Subject | Using Ensembles for Reducing the Estimation Bias in Q-Learning Algorithms |

Department | Department of Electrical and Computer Engineering |

Supervisor | PROF. Ron Meir |

Full Thesis text |

Reinforcement Learning is an area of machine learning in which an agent faces a sequential decision-making problem in some unknown or partially known environment. The agent interacts with the environment in order to learn a policy that maximizes some (generally unknown) reward signal.

Q-learning, a common reinforcement learning algorithm, suffers from over-estimation

bias of the Q-function due to the maximization term in the Optimal
Bellman Operator that is used to update the estimator of the Q-function. This
bias may lead to sub-optimal behavior in some scenarios due to non-uniform *misleading
belief *of high states-value. Double-Q-learning, a commonly used
modification of Q-learning tackles this issue by utilizing two estimators, yet
results in an under-estimation bias. Similar to over-estimation in Q-learning, in
certain scenarios, the under-estimation bias may degrade performance.

In this work, we focus on the issue of approximation errors of the next-states Q-values

caused by the estimation of the maximal expectation in the optimal Bellman operator,

and introduce a new bias-reduced algorithm called ‘Ensemble Boot-strapped Q-Learning’ (EBQL), a natural extension of Double-Q-learning to ensembles.

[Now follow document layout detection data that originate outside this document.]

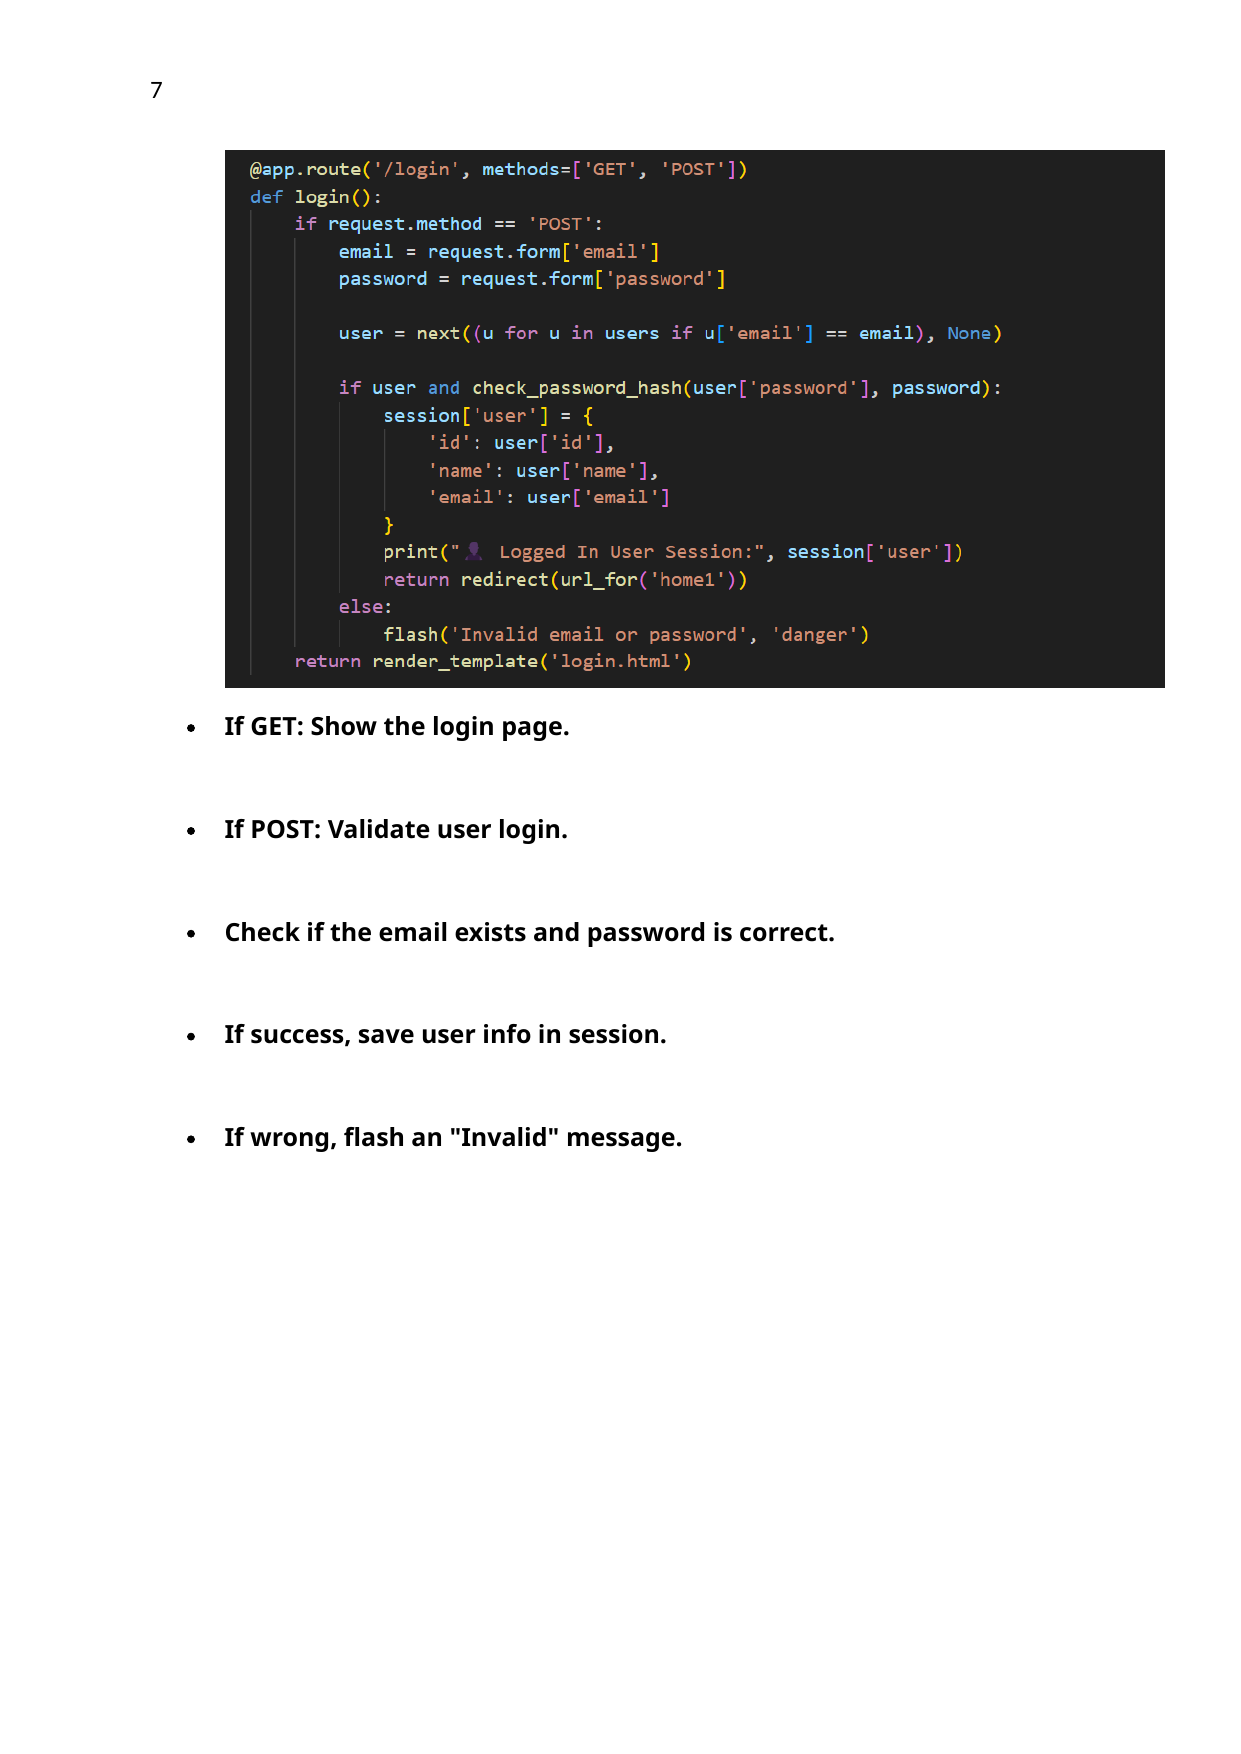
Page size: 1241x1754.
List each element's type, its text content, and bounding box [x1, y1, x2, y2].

picture [225, 150, 1165, 688]
list Check if the email exists and password is correct. [187, 914, 1090, 1013]
list If POST: Validate user login. [187, 811, 1090, 910]
list If wrong, flash an "Invalid" message. [187, 1120, 1090, 1154]
list If success, save user info in session. [187, 1017, 1090, 1116]
list If GET: Show the login page. [187, 709, 1090, 807]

We analyze our method both theoretically and empirically. Theoretically, prove that

EBQL-like updates yield lower mean-squared-error when estimating the maximal mean of a set of independent random variables, compering to Q-Learning and Double Q-Learning estimation schemes. Empirically, we show that there exist domains where both over and under-estimation result in sub-optimal performance. When averaging the performance of an algorithm over these domains, EBQL performs robustly and outperforms the tabular versions of both Q-learning and Double-Q-learning. Finally, We demonstrate the superior performance and scalability of a deep-Reinforcement-Learning variant of EBQL over other algorithms for a high-dimension, challenging benchmark - a suite of ATARI games.